With a Joe Biden presidency in the offing, unless the Kraken or the Almighty intervenes (or both), it is helpful to know what are America’s most tax-friendly states.
The nonpartisan Tax Foundation has ranked ordered states based on individual income taxes.
“States with a perfect score on the individual income tax component (Alaska, Florida, South Dakota, and Wyoming) have no individual income tax and no payroll taxes besides the unemployment insurance tax,” the Foundation reported.
— Tax Foundation (@TaxFoundation) November 23, 2020
“States that score well on the Index’s individual income tax component usually have a flat, low-rate income tax with few deductions and exemptions,” the group added.
Some in the next highest tier below the perfect score include Nevada, Texas, Washington, Tennessee and New Hampshire.
States that score poorly in the index “tend to have high tax rates and very progressive bracket structures.”
The poorest rated states were New Jersey, California, New York, Hawaii and Minnesota.

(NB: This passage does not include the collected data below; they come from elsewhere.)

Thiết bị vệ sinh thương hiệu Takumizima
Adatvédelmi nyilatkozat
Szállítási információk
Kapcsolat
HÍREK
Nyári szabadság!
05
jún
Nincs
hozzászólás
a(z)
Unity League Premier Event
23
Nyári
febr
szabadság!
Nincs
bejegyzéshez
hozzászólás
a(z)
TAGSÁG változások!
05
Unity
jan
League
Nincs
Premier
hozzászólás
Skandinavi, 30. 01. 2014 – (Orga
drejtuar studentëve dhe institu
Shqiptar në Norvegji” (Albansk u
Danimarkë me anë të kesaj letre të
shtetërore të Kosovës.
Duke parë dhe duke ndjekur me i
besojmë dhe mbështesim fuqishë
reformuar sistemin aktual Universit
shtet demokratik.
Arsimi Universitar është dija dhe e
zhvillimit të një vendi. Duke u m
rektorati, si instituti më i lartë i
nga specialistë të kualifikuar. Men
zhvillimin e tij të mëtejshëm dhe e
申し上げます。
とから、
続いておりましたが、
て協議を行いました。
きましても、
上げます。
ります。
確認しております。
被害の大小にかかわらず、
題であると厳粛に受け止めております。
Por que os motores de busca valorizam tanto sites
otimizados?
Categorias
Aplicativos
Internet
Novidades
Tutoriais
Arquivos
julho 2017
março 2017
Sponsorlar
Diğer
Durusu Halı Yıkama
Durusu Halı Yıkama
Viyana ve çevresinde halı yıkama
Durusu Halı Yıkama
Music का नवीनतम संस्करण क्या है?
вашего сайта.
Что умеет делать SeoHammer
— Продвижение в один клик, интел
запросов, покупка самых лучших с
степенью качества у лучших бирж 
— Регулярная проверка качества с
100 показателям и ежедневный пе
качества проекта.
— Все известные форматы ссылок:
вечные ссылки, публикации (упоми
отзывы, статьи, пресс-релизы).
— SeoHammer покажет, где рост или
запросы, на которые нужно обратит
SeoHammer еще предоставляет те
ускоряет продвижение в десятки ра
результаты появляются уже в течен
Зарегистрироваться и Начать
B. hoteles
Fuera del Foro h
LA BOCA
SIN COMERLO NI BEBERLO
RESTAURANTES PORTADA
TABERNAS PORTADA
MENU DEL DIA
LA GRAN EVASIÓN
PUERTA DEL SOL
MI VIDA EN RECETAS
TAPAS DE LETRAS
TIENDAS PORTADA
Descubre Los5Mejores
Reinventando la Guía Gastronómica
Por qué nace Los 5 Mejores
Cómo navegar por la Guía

The Tax Foundation has created an interactive map to examine where states rank in terms of taxes overall, as well as their corporate taxes, individual taxes, sales taxes, and property taxes.
Rapper 50 Cent proclaimed last month that he would be voting to re-elect President Donald Trump, citing the high tax rates that former Vice President Joe Biden seeks to impose.
He later backpedaled after receiving some blowback.
50 Cent’s original endorsement of Trump had come after learning he would be paying a combined 62 percent marginal personal income tax rate as a New York resident under the proposed Biden tax plan.
Trump made four very un-Barack Obama-like moves upon taking office in January 2017: He cut government regulations on businesses more than any president in U.S. history; he signed tax cuts for businesses and individuals into law; he promoted domestic energy production; and he negotiated new pro-American trade deals.
The results speak for themselves.
The GDP grew at 1.7 percent during Obama’s final year in office in 2016. During Trump’s first year in office, the rate was 2.3 percent and up to 3 percent in 2018.
Meanwhile, the unemployment rate dropped to 3.5 percent, a 50-year low, prior to the COVID pandemic.
The day after Trump’s election in 2016, the Dow Jones Industrial Average spiked over 250 points, closing at a record high of 18,589.
On Tuesday, the market closed at a record 30,046.
— GOP (@GOP) November 24, 2020
“We’ve never broken 30,000 and that’s despite everything that’s taken place with the pandemic,” Trump said in response.
Here’s hoping the Republicans keep the Senate and block any attempt to repeal the Trump tax cuts.
At the same time, the low tax states offer people even more freedom to live the American dream.